One animal study found that the antioxidant activity in lime juice and peel helped prevent atherosclerosis (the buildup of plague on the artery walls) progression in rabbits.
A human study conducted in 2016 showed that consuming garlic and lemon juice resulted in improved cholesterol and blood pressure levels in adults aged 30–60 with high cholesterol.
How to Make It
When it comes to lime water recipes, you have some options. You can go with a basic squeeze of a lime into a glass of filtered water or get a little fancy with it.
To prepare lime water for several days, fill a pitcher with water and two to three tablespoons of fresh lime juice. Then add in sliced lime and lemons, using one of each fruit, and about a tablespoon of mint leaves.
You can keep the pitcher in the refrigerator and pour it over ice in a glass when you’re ready.
Lime vs. Lemon Water
Lime water and lemon water are both rich in nutrients, including vitamin C and antioxidants. They are often used interchangeably but do have some key differences.
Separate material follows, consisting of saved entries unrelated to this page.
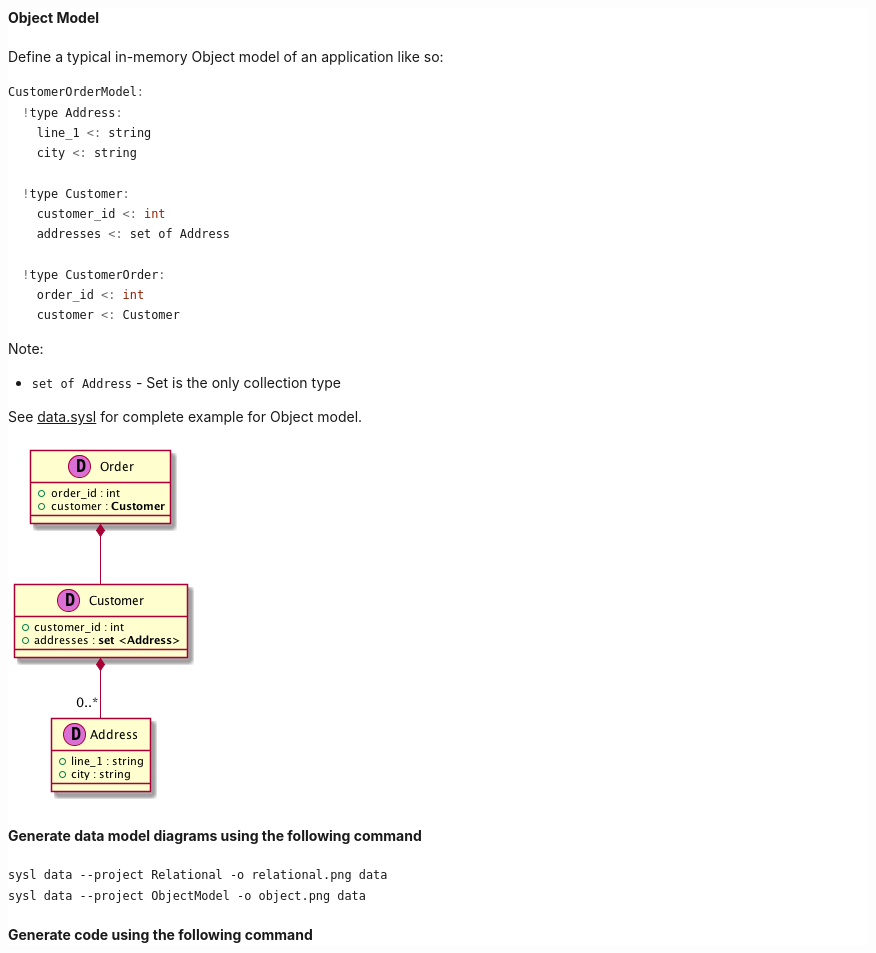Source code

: #### Object Model

Define a typical in-memory Object model of an application like so:

```java
CustomerOrderModel:
  !type Address:
    line_1 <: string
    city <: string

  !type Customer:
    customer_id <: int
    addresses <: set of Address

  !type CustomerOrder:
    order_id <: int
    customer <: Customer
```

Note:

* `set of Address` - Set is the only collection type

See [data.sysl](assets/data.sysl) for complete example for Object model.

![](assets/data-Object-Model.png)

#### Generate data model diagrams using the following command

```
sysl data --project Relational -o relational.png data
sysl data --project ObjectModel -o object.png data
```

#### Generate code using the following command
For starers, limes are less sour than lemons, and although they’re tart, limes have a smoother taste. Lemons have a more potent, sweet and sour taste.
Both citrus fruits are used in a range of recipes, including soups, salads, sauces and dips.
Nutritionally, lemons are higher in vitamin C by about double. Lemons also contain higher amounts of vitamin B6 and folate.
That said, lemon and lime water feature a slew of antioxidants and enhance the taste of plain water, helping keep you better hydrated and promoting detoxification.
Risks and Side Effects
Lime water is generally safe and poses minimal risks to humans. That said, it’s possible to have a lime or citrus fruit allergy, which can cause hives, swelling, flushed skin, asthma and other food allergy symptoms.
Stick to one to two glasses of lime water a few days a week. While it’s rich in nutrients, it also contains a high amount of citric acid, which means that overdoing it can erode the enamel on your teeth and cause teeth sensitivity.
- Drinking lime water is an easy way to increase your water, antioxidant and vitamin C intake.
- Lime water can help support heart, skin and digestive health. It may aid weight loss, fight oxidative stress and boost immunity as well.
- To make it at home, you can simply squeeze the fruit’s juices into a glass of filtered water. To jazz it up, add lime and lemon slices, along with fresh mint leaves.